Approximately 17.3 million adults in the United States have had at least one major depressive episode in their lifetime. Those that live with depression as part of their daily lives will stop at almost nothing to find relief.
Does Cannabis & CBD Help Depression or Hinder Its Treatment?
Today, as more states legalize cannabinoid therapies, many people are asking whether or not cannabis may help depression. In the simplest of answers, it seems that yes, cannabinoid therapies do have something to offer those that live with depression. Let’s take a closer look at what the science says.
What Science Says About Depression and Cannabis Use
A 2006 study on depression and cannabis found that individuals who consume cannabis occasionally or even daily reported having lower depressive symptoms than those who never consume cannabinoids.
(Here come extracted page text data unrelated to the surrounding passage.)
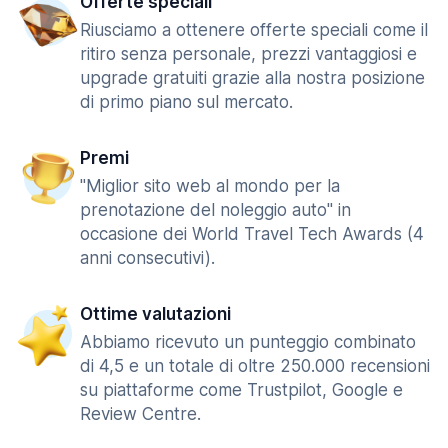
Offerte speciali
Riusciamo a ottenere offerte speciali come il
ritiro senza personale, prezzi vantaggiosi e
upgrade gratuiti grazie alla nostra posizione
di primo piano sul mercato.
Premi
"Miglior sito web al mondo per la
prenotazione del noleggio auto" in
occasione dei World Travel Tech Awards (4
anni consecutivi).
Ottime valutazioni
Abbiamo ricevuto un punteggio combinato
di 4,5 e un totale di oltre 250.000 recensioni
su piattaforme come Trustpilot, Google e
Review Centre.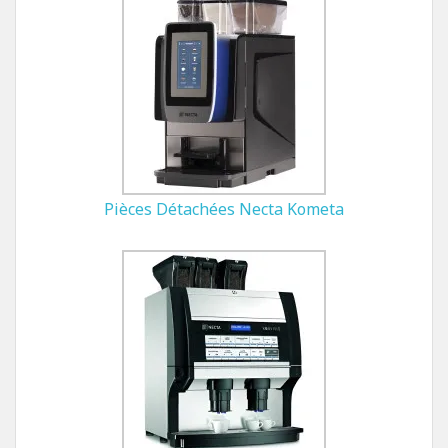
Pièces Détachées Necta Kometa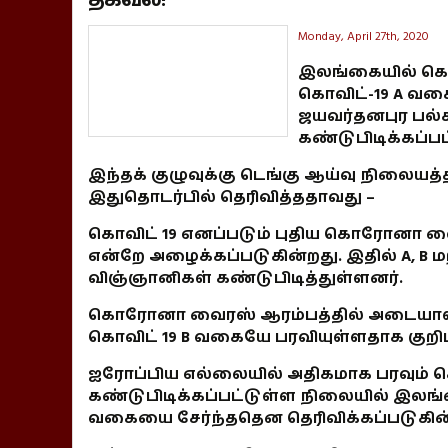
Monday, April 27th, 2020
இலங்கையில் கொ
கொவிட்-19 A வக
ஜயவர்தனபுர பல்க
கண்டுபிடிக்கப்பட
இந்தக் குழுவுக்கு டெங்கு ஆய்வு நிலையத்
இதுதொடர்பில் தெரிவித்ததாவது –
கொவிட் 19 எனப்படும் புதிய கொரோனா 
என்றே அழைக்கப்படுகின்றது. இதில் A, B
விஞ்ஞானிகள் கண்டுபிடித்துள்ளனர்.
கொரோனா வைரஸ் ஆரம்பத்தில் அடையாளம்
கொவிட் 19 B வகையே பரவியுள்ளதாக குறிப்
ஐரோப்பிய எல்லையில் அதிகமாக பரவ
கண்டுபிடிக்கப்பட்டுள்ள நிலையில் இல
வகையை சேர்ந்ததென தெரிவிக்கப்படுகின்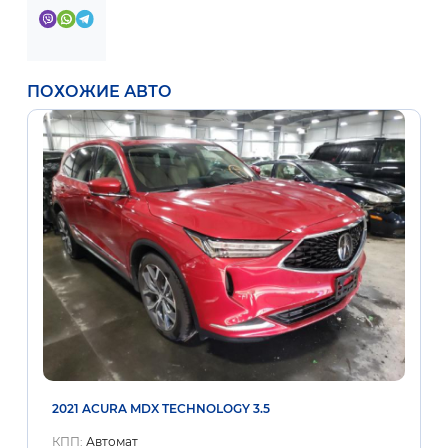
ПОХОЖИЕ АВТО
2021 ACURA MDX TECHNOLOGY 3.5
КПП:
Автомат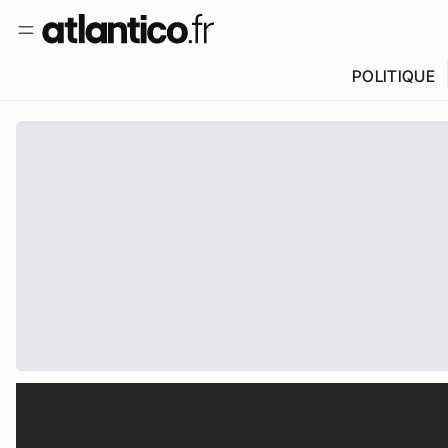
POLITIQUE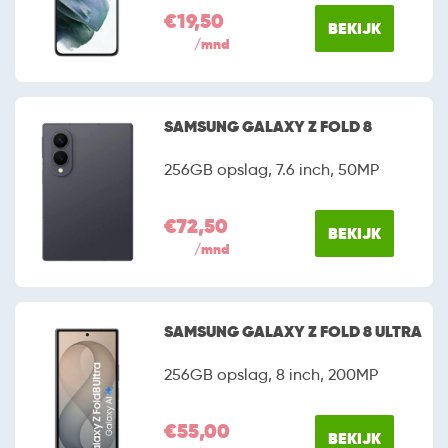
€19,50
BEKIJK
/mnd
SAMSUNG GALAXY Z FOLD 8
256GB opslag, 7.6 inch, 50MP
€72,50
BEKIJK
/mnd
SAMSUNG GALAXY Z FOLD 8 ULTRA
256GB opslag, 8 inch, 200MP
€55,00
BEKIJK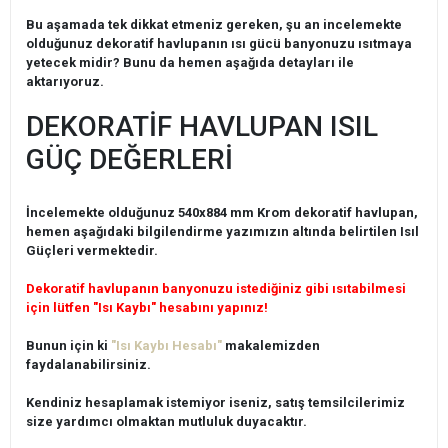
Bu aşamada tek dikkat etmeniz gereken, şu an incelemekte
olduğunuz dekoratif havlupanın ısı gücü banyonuzu ısıtmaya
yetecek midir? Bunu da hemen aşağıda detayları ile
aktarıyoruz.
DEKORATİF HAVLUPAN ISIL
GÜÇ DEĞERLERİ
İncelemekte olduğunuz 540x884 mm Krom dekoratif havlupan,
hemen aşağıdaki bilgilendirme yazımızın altında belirtilen Isıl
Güçleri vermektedir.
Dekoratif havlupanın banyonuzu istediğiniz gibi ısıtabilmesi
için lütfen "Isı Kaybı" hesabını yapınız!
Bunun için ki
"Isı Kaybı Hesabı"
makalemizden
faydalanabilirsiniz.
Kendiniz hesaplamak istemiyor iseniz, satış temsilcilerimiz
size yardımcı olmaktan mutluluk duyacaktır.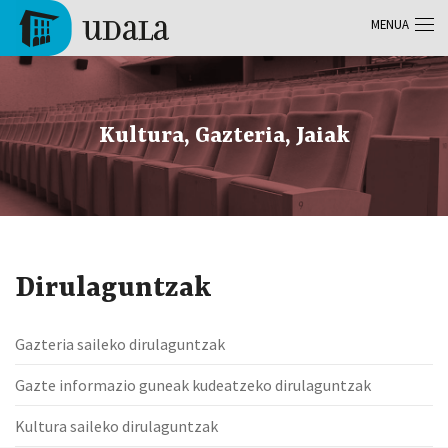
Skip to main content
MENUA
Tolosa
Kultura, Gazteria, Jaiak
Dirulaguntzak
Gazteria saileko dirulaguntzak
Gazte informazio guneak kudeatzeko dirulaguntzak
Kultura saileko dirulaguntzak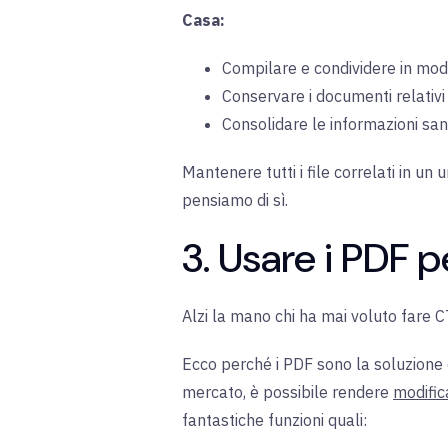
Casa:
Compilare e condividere in modo
Conservare i documenti relativi 
Consolidare le informazioni sani
Mantenere tutti i file correlati in un
pensiamo di sì.
3. Usare i PDF 
Alzi la mano chi ha mai voluto fare C
Ecco perché i PDF sono la soluzione d
mercato, è possibile rendere
modifica
fantastiche funzioni quali: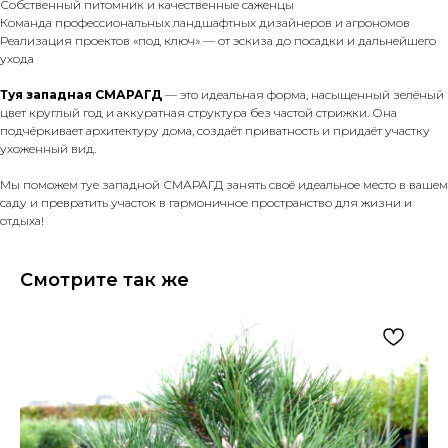
Собственный питомник и качественные саженцы
Команда профессиональных ландшафтных дизайнеров и агрономов
Реализация проектов «под ключ» — от эскиза до посадки и дальнейшего
ухода
Туя западная СМАРАГД
— это идеальная форма, насыщенный зелёный
цвет круглый год и аккуратная структура без частой стрижки. Она
подчёркивает архитектуру дома, создаёт приватность и придаёт участку
ухоженный вид.
Мы поможем туе западной СМАРАГД занять своё идеальное место в вашем
саду и превратить участок в гармоничное пространство для жизни и
отдыха!
Смотрите так же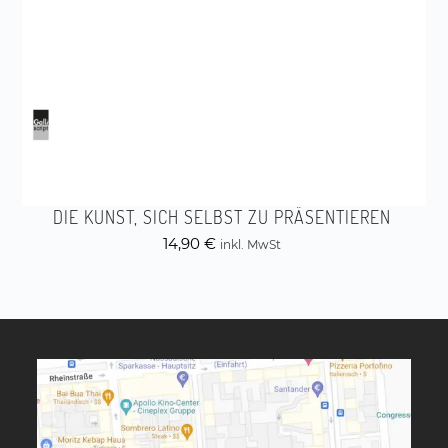
DIE KUNST, SICH SELBST ZU PRÄSENTIEREN
14,90
€
inkl. MwSt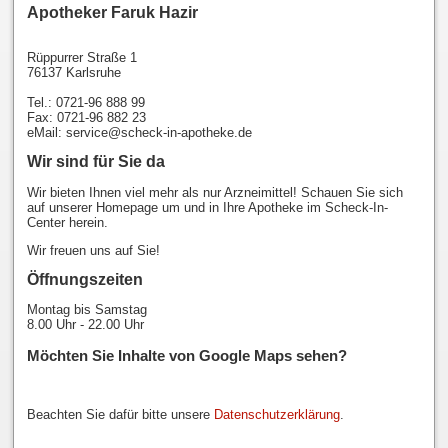
Apotheker Faruk Hazir
Rüppurrer Straße 1
76137 Karlsruhe
Tel.: 0721-96 888 99
Fax: 0721-96 882 23
eMail: service@scheck-in-apotheke.de
Wir sind für Sie da
Wir bieten Ihnen viel mehr als nur Arzneimittel! Schauen Sie sich
auf unserer Homepage um und in Ihre Apotheke im Scheck-In-
Center herein.
Wir freuen uns auf Sie!
Öffnungszeiten
Montag bis Samstag
8.00 Uhr - 22.00 Uhr
Möchten Sie Inhalte von Google Maps sehen?
Beachten Sie dafür bitte unsere
Datenschutzerklärung
.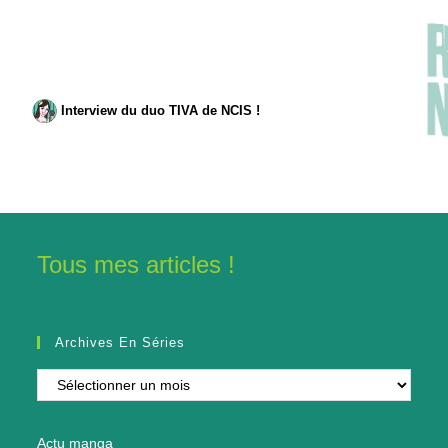
Interview du duo TIVA de NCIS !
Tous mes articles !
Archives En Séries
Archives
en
séries
Actu manga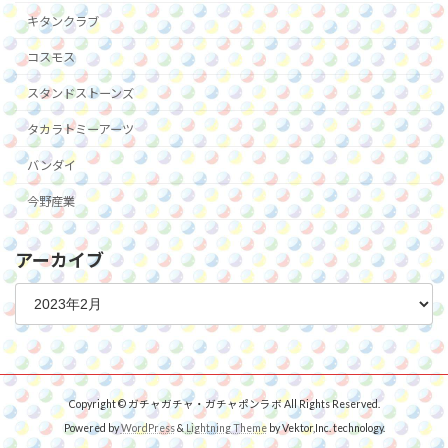
キタンクラブ
コスモス
スタンドストーンズ
タカラトミーアーツ
バンダイ
今野産業
アーカイブ
ア
ー
カ
イ
ブ
Copyright © ガチャガチャ・ガチャポンラボ All Rights Reserved.
Powered by
WordPress
&
Lightning Theme
by Vektor,Inc. technology.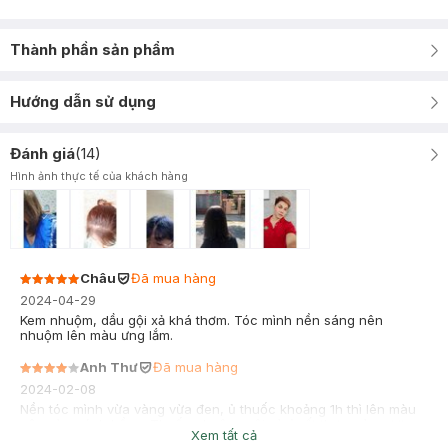
Thành phần sản phẩm
Hướng dẫn sử dụng
Đánh giá
(
14
)
Hình ảnh thực tế của khách hàng
Châu
Đã mua hàng
2024-04-29
Kem nhuộm, dầu gội xả khá thơm. Tóc mình nền sáng nên
nhuộm lên màu ưng lắm.
Anh Thư
Đã mua hàng
2024-02-08
Nền tóc mình vừa vàng vừa đen, ủ thuốc khoảng 1h thì lên màu
nâu vàng ánh hồng. Thuốc nhuộm, gội và ủ rất thơm và mượt
Xem tất cả
tóc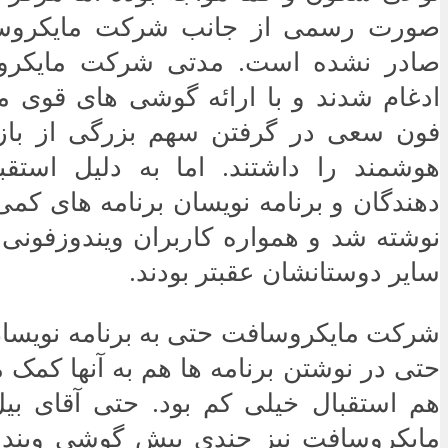
صورت رسمی از جانب شرکت مایکروساف
صادر نشده است. مدتی شرکت مایکروس
ادغام شدند و با ارائه گوشی های قوی مب
فون سعی در گرفتن سهم بزرگی از باز
هوشمند را داشتند. اما به دلیل استق
دهندگان و برنامه نویسان برنامه های کمی 
نوشته شد و همواره کاربران ویندوزفونی 
سایر دوستانشان عقبتر بودند.
شرکت مایکروسافت حتی به برنامه نویسان
حتی در نوشتن برنامه ها هم به آنها کمک م
هم استقبال خیلی کم بود. حتی آقای ب
مایکروسافت نیز چندی پیش گوشی ویندو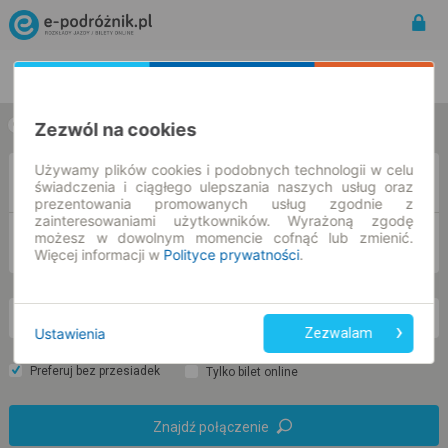
Rozkład Jazdy | Bilety
Bilety okresowe
Zezwól na cookies
w jedną stronę
w obie strony
Używamy plików cookies i podobnych technologii w celu
Z
świadczenia i ciągłego ulepszania naszych usług oraz
prezentowania promowanych usług zgodnie z
zainteresowaniami użytkowników. Wyrażoną zgodę
możesz w dowolnym momencie cofnąć lub zmienić.
DO
Więcej informacji w
Polityce prywatności
.
pn. 10 sie.
-- : --
Ustawienia
Zezwalam
Preferuj bez przesiadek
Tylko bilet online
Znajdź połączenie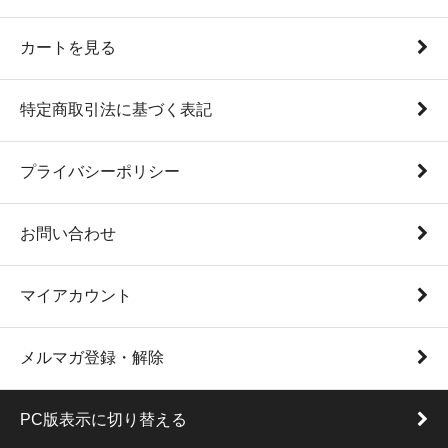
カートを見る
特定商取引法に基づく表記
プライバシーポリシー
お問い合わせ
マイアカウント
メルマガ登録・解除
PC版表示に切り替える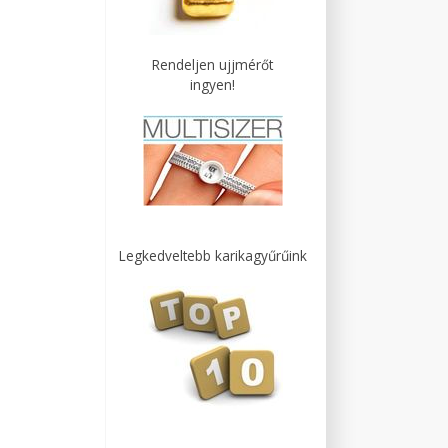
Rendeljen ujjmérőt
ingyen!
Legkedveltebb karikagyűrűink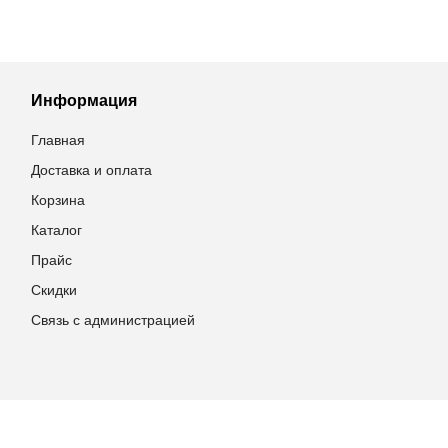
Информация
Главная
Доставка и оплата
Корзина
Каталог
Прайс
Скидки
Связь с администрацией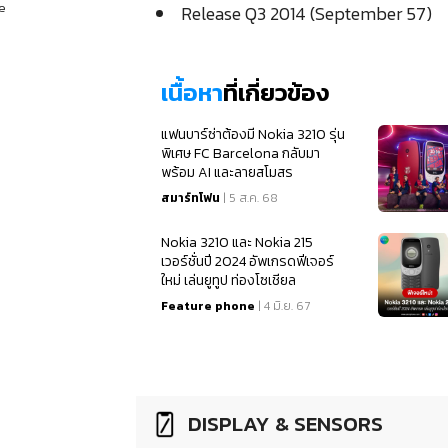
e
Release Q3 2014 (September 57)
เนื้อหา
ที่เกี่ยวข้อง
แฟนบาร์ซ่าต้องมี Nokia 3210 รุ่น
พิเศษ FC Barcelona กลับมา
พร้อม AI และลายสโมสร
สมาร์ทโฟน
| 5 ส.ค. 68
Nokia 3210 และ Nokia 215
เวอร์ชั่นปี 2024 อัพเกรดฟีเจอร์
ใหม่ เล่นยูทูป ท่องโซเชียล
Feature phone
| 4 มิ.ย. 67
DISPLAY & SENSORS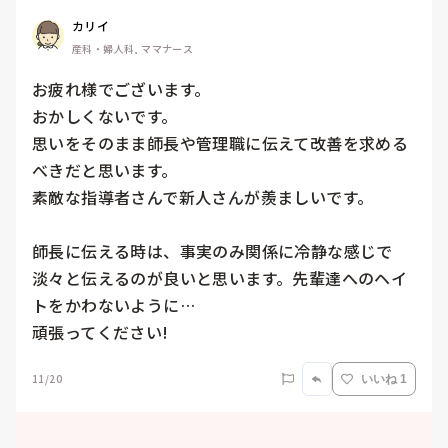
カリイ
産科・婦人科, ママナース
お疲れ様でございます。

おかしくないです。

思いをそのまま師長や管理職に伝えて改善を求める
べきだと思います。

素敵な指導者さんで新人さんが羨ましいです。

師長に伝える時は、事実のみ関係に冷静な感じで
淡々と伝えるのが良いと思います。先輩達へのヘイ
トをかわないように…

頑張ってください!
11/20
いいね 1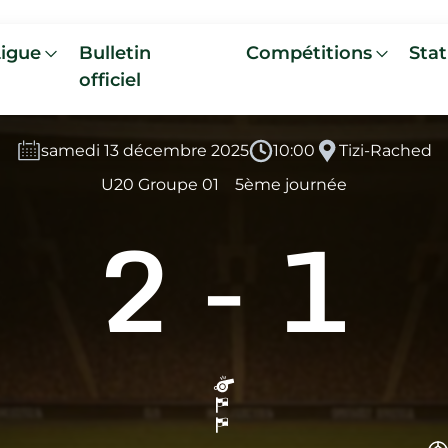
Ligue
Bulletin
Compétitions
Stat
officiel
samedi 13 décembre 2025
10:00
Tizi-Rached
U20 Groupe 01
5ème journée
2
-
1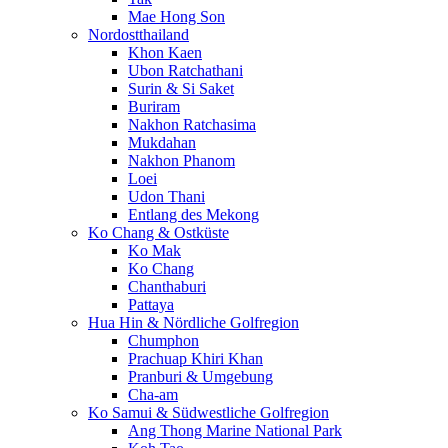
Mae Hong Son
Nordostthailand
Khon Kaen
Ubon Ratchathani
Surin & Si Saket
Buriram
Nakhon Ratchasima
Mukdahan
Nakhon Phanom
Loei
Udon Thani
Entlang des Mekong
Ko Chang & Ostküste
Ko Mak
Ko Chang
Chanthaburi
Pattaya
Hua Hin & Nördliche Golfregion
Chumphon
Prachuap Khiri Khan
Pranburi & Umgebung
Cha-am
Ko Samui & Südwestliche Golfregion
Ang Thong Marine National Park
Similarly, a study by researchers at the University Medical Center Utrecht in the Netherlands found that THC, particularly from cannabis, may hold the ability to alter the brain’s response to negative emotions and images by activating the endocannabinoid system.
Additionally, the findings of a study titled “The Effectiveness of Cannabis Flower for Immediate Relief from Symptoms of Depression,” which was published in June of 2020, suggests the following;
At least in the short term, the vast majority of patients that use cannabis experience antidepressant effects, although the magnitude of the effect and extent of side effect experiences vary with chemotypic properties of the plant.
The last part of the above sentence indicates that the experience of the user is tied to the particular terpene and cannabinoid profiles of the specific plant the patient is consuming. That is, all cannabis is not created equal when it comes to treating depression. Some varieties contain properties that specifically target bodily systems which contribute to mood stabilization.
Does Cannabis Interfere With SSRI/SNRI Medications?
While some patients find that cannabis offers hope in helping with their depression and related symptoms, some find a combination of therapy coupled with pharmaceutical and cannabinoid therapies provides the most relief. This is why it is also essential to understand any risks that may be associated with consuming cannabis along with commonly prescribed depression medications such as SSRIs and SNRIs.
SSRIs and SNRIs are anti-depression medications that work by increasing serotonin levels in the brain by blocking them from being reabsorbed by the nerve cells. This mechanism intersects with cannabinoids because cannabinoids increase the activity in the neurons that produce serotonin causing potent anti-depressant effect.
Cannabis can have a positive effect on reducing the symptoms of depression.
However, cannabis is biphasic meaning when cannabinoids were increased, the serotonin in the rats’ brains actually dropped below the level of those in the control group, demonstrating a double effect:
“At low doses it increases serotonin, but at higher doses the effect is devastating, completely reversed.”
In addition, mixing cannabis and SNRIs could increase serotonin too fast and might cause sudden serotonin syndrome, which is a medical emergency.
The Cannabis Conclusion
Depression is a debilitating condition that requires a combination of therapies to successfully manage. Patients are best served by physicians who are willing to engage with them at identifying the exact combination of chemical inputs and therapeutic conversation that works best for them.
A large portion of the mental health literature you will see if you Google this subject is focused on the negative intersection between cannabis and the other therapies used to treat depression. Identifying appropriate providers of care who support cannabis use for depression may prove to be a challenge, but increasingly, mental health professionals are acknowledging the safe and effective aspects of cannabis for managing depression and other mental health conditions.